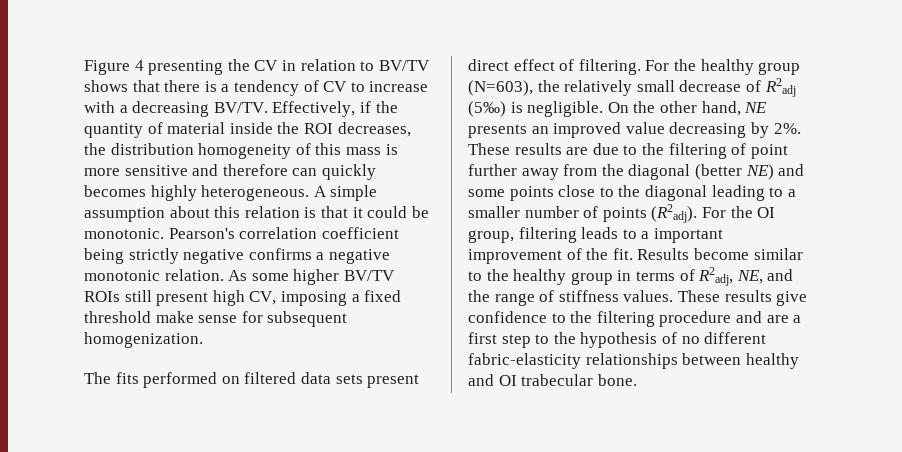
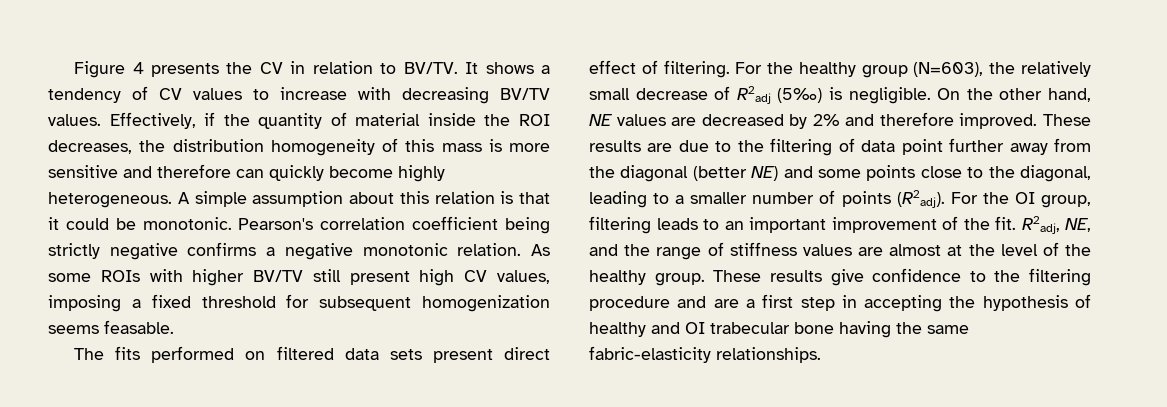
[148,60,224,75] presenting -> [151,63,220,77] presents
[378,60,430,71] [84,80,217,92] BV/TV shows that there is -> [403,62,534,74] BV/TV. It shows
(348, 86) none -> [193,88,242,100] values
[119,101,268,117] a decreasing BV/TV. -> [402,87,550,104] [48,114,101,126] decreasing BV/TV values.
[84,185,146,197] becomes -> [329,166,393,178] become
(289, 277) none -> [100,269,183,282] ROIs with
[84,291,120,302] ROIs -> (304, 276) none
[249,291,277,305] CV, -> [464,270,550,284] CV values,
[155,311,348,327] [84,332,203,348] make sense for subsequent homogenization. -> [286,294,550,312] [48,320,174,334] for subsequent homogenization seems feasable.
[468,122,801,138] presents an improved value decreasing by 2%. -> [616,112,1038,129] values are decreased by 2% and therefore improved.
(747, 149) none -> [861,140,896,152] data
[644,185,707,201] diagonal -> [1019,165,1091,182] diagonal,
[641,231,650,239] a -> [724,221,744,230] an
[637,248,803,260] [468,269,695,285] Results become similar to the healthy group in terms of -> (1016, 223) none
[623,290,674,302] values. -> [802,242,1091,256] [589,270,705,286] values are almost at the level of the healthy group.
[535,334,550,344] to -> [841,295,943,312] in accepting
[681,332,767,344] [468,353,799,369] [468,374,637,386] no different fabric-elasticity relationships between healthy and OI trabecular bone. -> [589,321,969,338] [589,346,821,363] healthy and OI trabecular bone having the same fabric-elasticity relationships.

_ _ _ _

Retype the lines beginning at the one containing "[249,291,277,305] CV, ->" and ending at the final line of the material, both included.

[249,291,277,305] CV, -> [464,270,550,284] CV values,
[155,311,348,327] [84,332,203,348] make sense for subsequent homogenization. -> [286,294,550,312] [48,320,174,334] for subsequent homogenization seems feasable.
[468,122,801,138] presents an improved value decreasing by 2%. -> [616,112,1038,129] values are decreased by 2% and therefore improved.
(747, 149) none -> [861,140,896,152] data
[644,185,707,201] diagonal -> [1019,165,1091,182] diagonal,
[641,231,650,239] a -> [724,221,744,230] an
[637,248,803,260] [468,269,695,285] Results become similar to the healthy group in terms of -> (1016, 223) none
[623,290,674,302] values. -> [802,242,1091,256] [589,270,705,286] values are almost at the level of the healthy group.
[535,334,550,344] to -> [841,295,943,312] in accepting
[681,332,767,344] [468,353,799,369] [468,374,637,386] no different fabric-elasticity relationships between healthy and OI trabecular bone. -> [589,321,969,338] [589,346,821,363] healthy and OI trabecular bone having the same fabric-elasticity relationships.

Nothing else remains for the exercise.